Le caractère sérieux de l’usage, qui à la différence du défaut d’exploitation n’a pas à être ininterrompu, implique qu’il permette de créer ou de maintenir des parts de marché du titulaire de la marque pour les produits et services concernés au regard du secteur économique en cause et qu’il ne soit ni sporadique ni symbolique car destiné au seul maintien des droits sur la marque. » (TGI Paris, 3e chambre 2e section, 2 juin 2017 n° 16/01939).
Il existe cependant plusieurs nuances concernant la qualification d’« usage sérieux » selon la jurisprudence.
- L’usage d’une marque sous une forme modifiée n’en altérant pas le caractère distinctif
Tout d’abord, l’emploi d’un signe sous une forme modifiée qui n’en altère pas le caractère distinctif, ne constitue pas un défaut d’usage sérieux selon le paragraphe 3 de l’article L.714-5 du Code de la propriété intellectuelle.
La Cour d’appel a notamment accepté que l’usage modifié de la marque « QUINTE + » puisse servir de preuve d’une de la marque exploitation durant la période de grâce, évitant ainsi au « PMU » la déchéance de sa marque (CA Paris, pole 5 ch.2, 7 juin 2019 n°17/17646) .
Elle a également accepté l’usage de la marque « LOFT » associée aux termes « ENDUIT, BETON BRUT, PRIMAIRE, BETON CIRE, ORIGINAL, PROTECTEUR » en affirmant que ces termes du « langage courant » visaient seulement à informer le consommateur sur la finalité des produits de la gamme déclinée de la marque « LOFT » (TGI Bordeaux, 14 mai 2019 n° 15/08879) .
La Cour d’appel a aussi retenu qu’un titulaire pouvait se prévaloir de l’usage d’un signe dans des ensembles complexes qui seraient eux-mêmes déposés à titre de marque dès lors que la modification formelle n’en altère pas le caractère distinctif (voir article – l’exploitation d’une marque sous une forme modifiée). La Cour a ainsi accepté l’usage du signe « Juvederm » associé à d’autres signes comme « ultra », « voluma », « volift » ou « hydrate », faisant ainsi obstacle à la déchéance de la marque « Juvederm » (CA Versailles, 1ère ch. 1ère section, 29 septembre 2020 n°19/01666)
- Le nombre d’usage sérieux
L’usage sérieux d’une marque ne doit pas forcément être apprécié en fonction des quantités, car cela peut dépendre des caractéristiques du produit ou service concerné.
En effet, l’usage sérieux de la marque ne doit pas être apprécié quantitativement mais qualitativement.

# [DONNÉES EXTRAITES]
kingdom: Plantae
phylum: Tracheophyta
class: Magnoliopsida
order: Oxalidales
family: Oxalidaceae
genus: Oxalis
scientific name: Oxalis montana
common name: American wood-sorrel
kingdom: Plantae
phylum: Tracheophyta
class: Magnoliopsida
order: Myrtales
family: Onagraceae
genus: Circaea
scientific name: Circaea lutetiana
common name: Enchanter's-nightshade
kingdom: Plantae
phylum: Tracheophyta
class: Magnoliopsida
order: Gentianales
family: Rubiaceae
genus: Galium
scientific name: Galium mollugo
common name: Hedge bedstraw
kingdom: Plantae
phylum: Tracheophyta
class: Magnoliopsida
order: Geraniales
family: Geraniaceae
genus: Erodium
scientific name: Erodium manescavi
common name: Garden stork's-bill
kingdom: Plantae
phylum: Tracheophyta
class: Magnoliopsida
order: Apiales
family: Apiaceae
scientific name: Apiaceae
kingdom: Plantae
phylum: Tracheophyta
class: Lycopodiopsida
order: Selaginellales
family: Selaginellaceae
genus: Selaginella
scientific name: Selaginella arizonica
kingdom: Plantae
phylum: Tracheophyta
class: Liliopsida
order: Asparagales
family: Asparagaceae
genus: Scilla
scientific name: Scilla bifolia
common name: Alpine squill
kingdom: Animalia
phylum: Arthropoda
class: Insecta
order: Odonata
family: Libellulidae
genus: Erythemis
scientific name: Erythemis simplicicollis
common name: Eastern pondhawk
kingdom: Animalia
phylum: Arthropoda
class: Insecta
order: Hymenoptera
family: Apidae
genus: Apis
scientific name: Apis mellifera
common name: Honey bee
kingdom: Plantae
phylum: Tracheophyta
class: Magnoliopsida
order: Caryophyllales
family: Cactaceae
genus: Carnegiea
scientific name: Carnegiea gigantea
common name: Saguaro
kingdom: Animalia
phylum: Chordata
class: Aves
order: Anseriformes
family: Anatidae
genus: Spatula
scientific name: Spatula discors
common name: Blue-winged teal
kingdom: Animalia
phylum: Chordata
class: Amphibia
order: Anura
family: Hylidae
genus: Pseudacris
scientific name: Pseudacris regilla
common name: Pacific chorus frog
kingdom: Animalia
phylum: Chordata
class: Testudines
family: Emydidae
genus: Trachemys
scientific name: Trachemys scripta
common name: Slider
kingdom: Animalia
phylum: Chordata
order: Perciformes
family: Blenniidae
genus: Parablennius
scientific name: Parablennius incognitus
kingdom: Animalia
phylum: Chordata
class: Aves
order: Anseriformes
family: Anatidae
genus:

# [CONSIGNE]
Reproduisez à l'identique le passage de l'extrait sur l'usage sérieux des marques qui débute aux mots « Il existe cependant » et s'arrête après « 2019 n°17/17646) . ».

# [RÉPONSE ATTENDUE]
Il existe cependant plusieurs nuances concernant la qualification d’« usage sérieux » selon la jurisprudence.
- L’usage d’une marque sous une forme modifiée n’en altérant pas le caractère distinctif
Tout d’abord, l’emploi d’un signe sous une forme modifiée qui n’en altère pas le caractère distinctif, ne constitue pas un défaut d’usage sérieux selon le paragraphe 3 de l’article L.714-5 du Code de la propriété intellectuelle.
La Cour d’appel a notamment accepté que l’usage modifié de la marque « QUINTE + » puisse servir de preuve d’une de la marque exploitation durant la période de grâce, évitant ainsi au « PMU » la déchéance de sa marque (CA Paris, pole 5 ch.2, 7 juin 2019 n°17/17646) .